### EXERCISE BRIEF
Please copy exactly the part of the records below that opens with the line containing "COUNTY OF CUMBERLAND" and closes with the line containing "Released: 11/8/2019", leaving out any pictures.

(Saved entries)
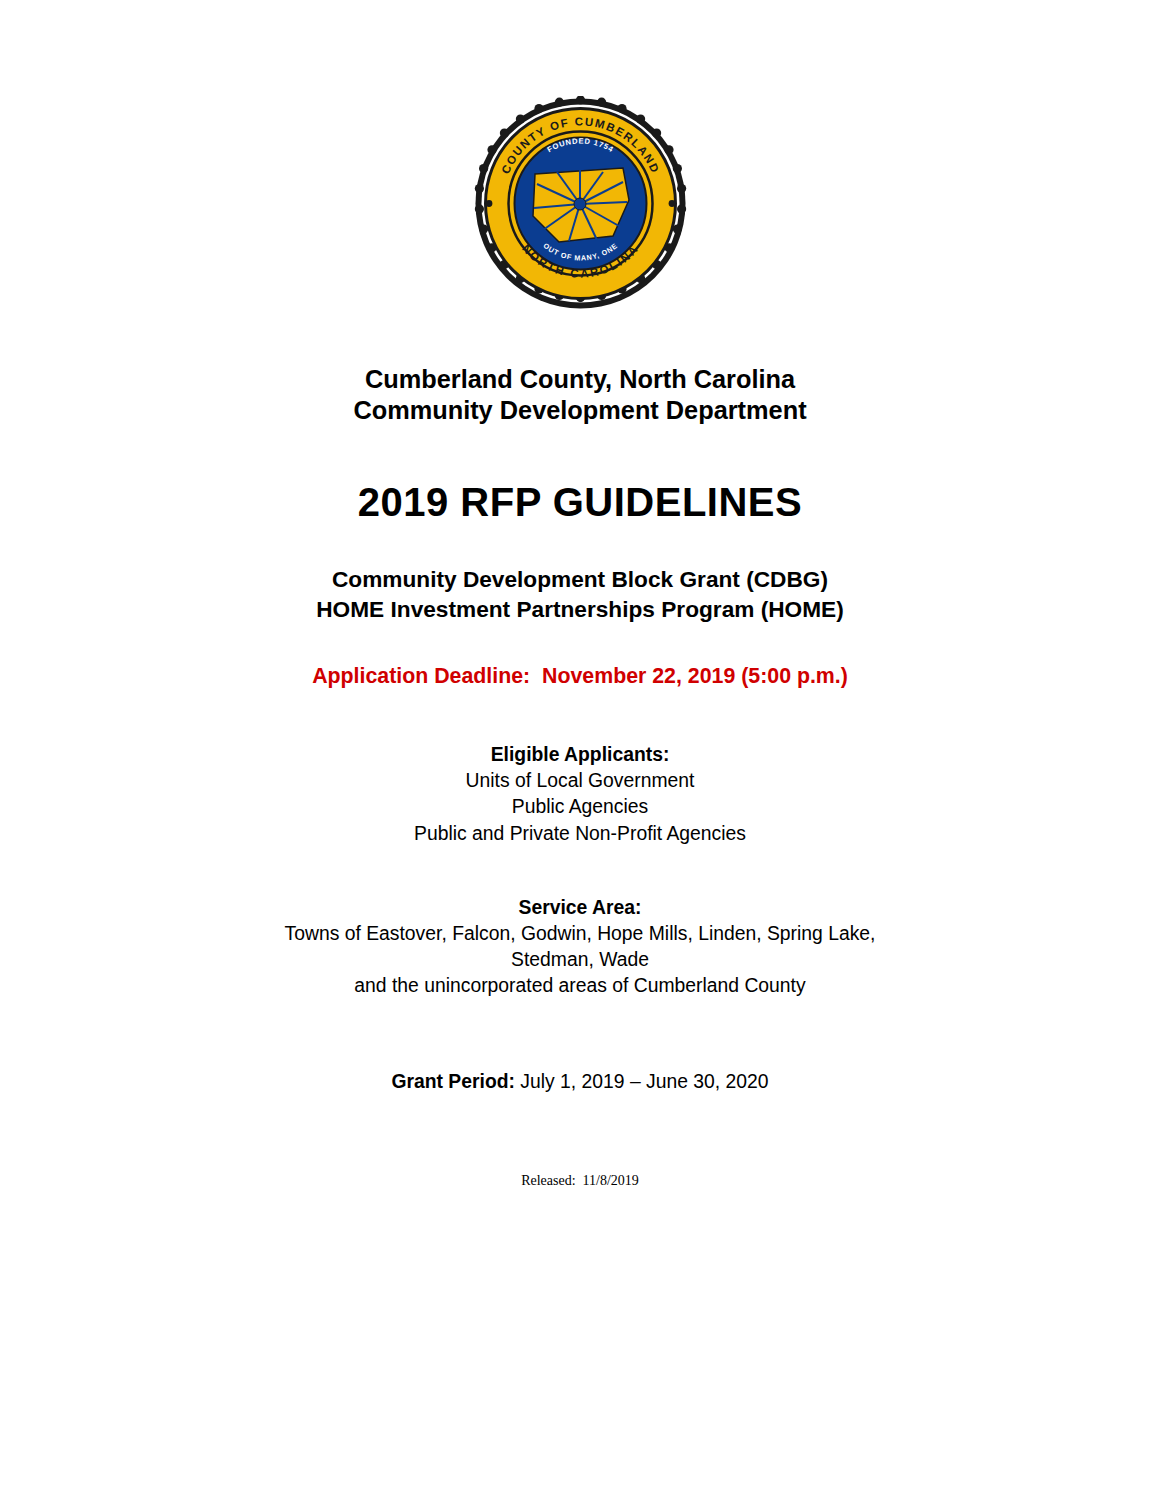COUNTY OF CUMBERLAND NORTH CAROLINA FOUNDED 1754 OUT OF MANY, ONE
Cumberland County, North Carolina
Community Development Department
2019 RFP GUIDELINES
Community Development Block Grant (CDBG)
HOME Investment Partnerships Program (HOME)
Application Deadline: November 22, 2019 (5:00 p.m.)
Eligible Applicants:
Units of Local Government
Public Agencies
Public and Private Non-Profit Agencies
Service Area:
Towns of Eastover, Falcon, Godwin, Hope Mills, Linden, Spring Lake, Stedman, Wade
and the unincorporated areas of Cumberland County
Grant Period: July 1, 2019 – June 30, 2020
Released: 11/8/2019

...

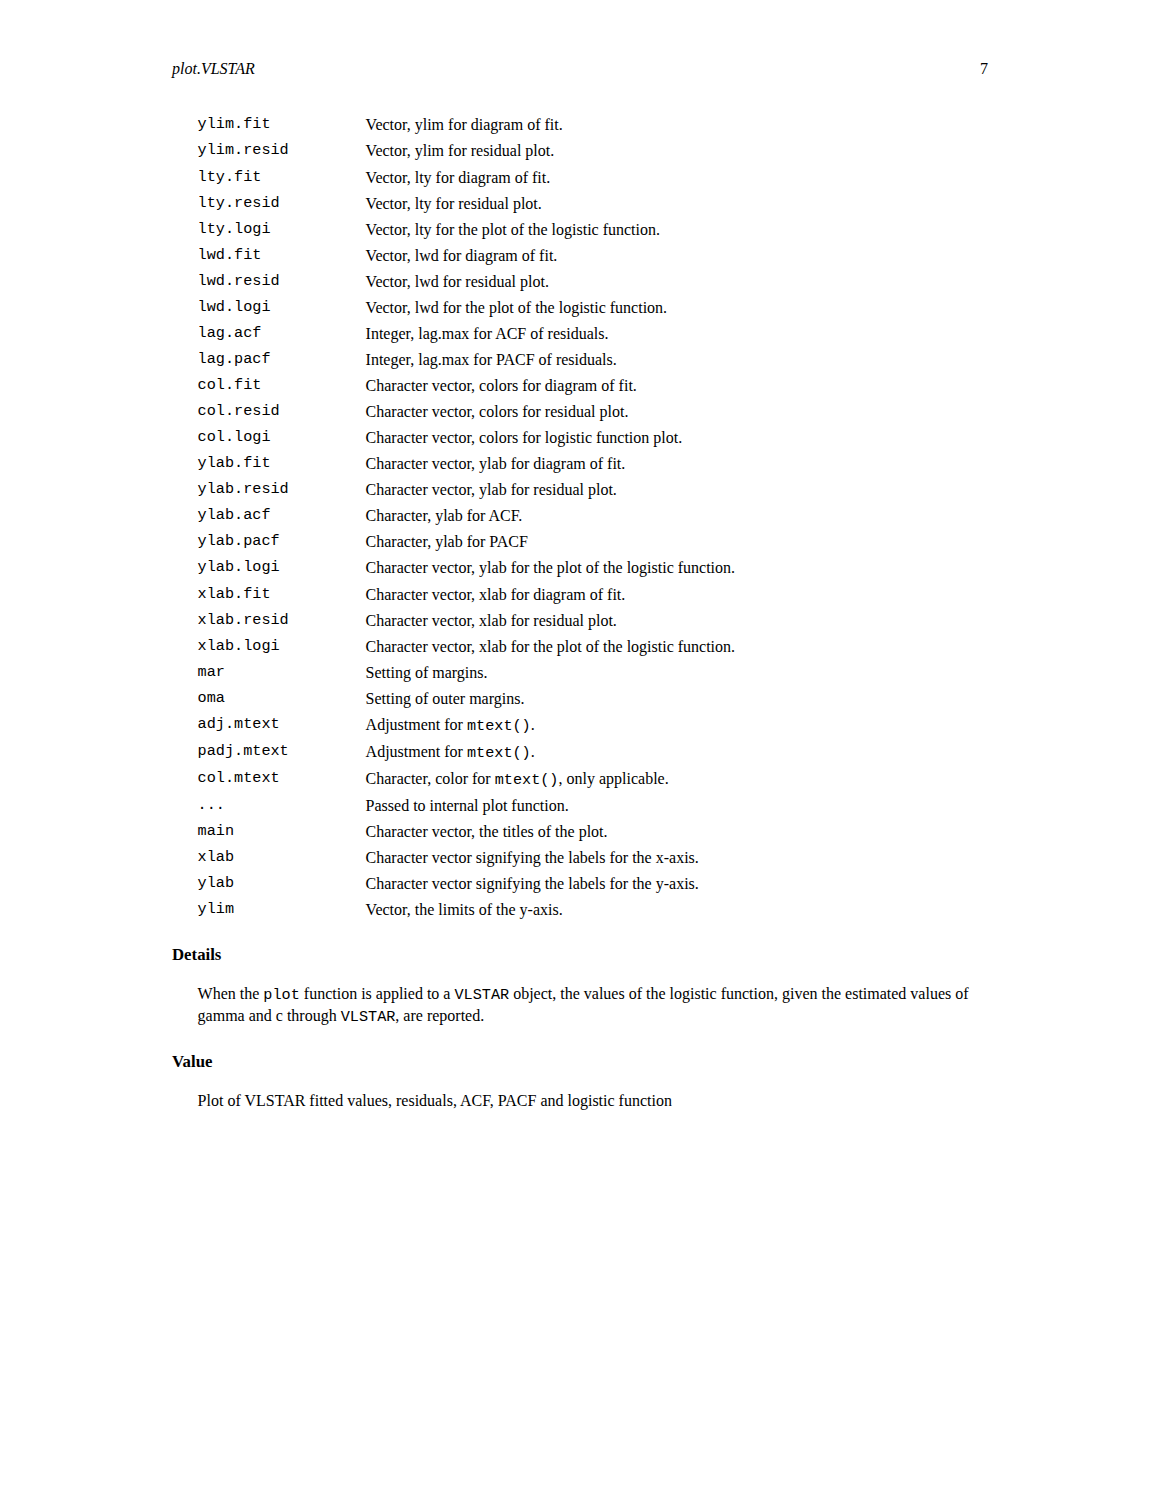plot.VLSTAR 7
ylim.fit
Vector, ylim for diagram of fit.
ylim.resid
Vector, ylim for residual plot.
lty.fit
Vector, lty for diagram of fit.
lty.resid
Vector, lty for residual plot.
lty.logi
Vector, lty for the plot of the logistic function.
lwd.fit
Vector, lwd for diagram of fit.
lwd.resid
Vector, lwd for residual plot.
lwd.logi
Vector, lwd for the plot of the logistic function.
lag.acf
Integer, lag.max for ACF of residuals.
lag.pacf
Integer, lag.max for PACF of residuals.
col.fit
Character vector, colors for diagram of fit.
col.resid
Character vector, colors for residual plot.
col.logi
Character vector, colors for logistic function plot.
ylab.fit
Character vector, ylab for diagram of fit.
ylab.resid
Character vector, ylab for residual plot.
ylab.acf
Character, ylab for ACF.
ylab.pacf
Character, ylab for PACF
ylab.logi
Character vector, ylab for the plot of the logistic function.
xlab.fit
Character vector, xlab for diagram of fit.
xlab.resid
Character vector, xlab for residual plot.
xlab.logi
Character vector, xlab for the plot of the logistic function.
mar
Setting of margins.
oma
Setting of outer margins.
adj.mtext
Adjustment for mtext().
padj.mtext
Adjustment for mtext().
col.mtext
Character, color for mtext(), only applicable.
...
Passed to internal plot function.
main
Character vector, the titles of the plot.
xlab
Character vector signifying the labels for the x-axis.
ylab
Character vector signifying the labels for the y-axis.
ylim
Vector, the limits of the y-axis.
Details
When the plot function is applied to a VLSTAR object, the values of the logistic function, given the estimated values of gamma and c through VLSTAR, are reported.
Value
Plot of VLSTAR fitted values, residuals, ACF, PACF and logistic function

### SOLVED PROBLEM
COUNTY OF CUMBERLAND NORTH CAROLINA FOUNDED 1754 OUT OF MANY, ONE
Cumberland County, North Carolina
Community Development Department
2019 RFP GUIDELINES
Community Development Block Grant (CDBG)
HOME Investment Partnerships Program (HOME)
Application Deadline: November 22, 2019 (5:00 p.m.)
Eligible Applicants:
Units of Local Government
Public Agencies
Public and Private Non-Profit Agencies
Service Area:
Towns of Eastover, Falcon, Godwin, Hope Mills, Linden, Spring Lake, Stedman, Wade
and the unincorporated areas of Cumberland County
Grant Period: July 1, 2019 – June 30, 2020
Released: 11/8/2019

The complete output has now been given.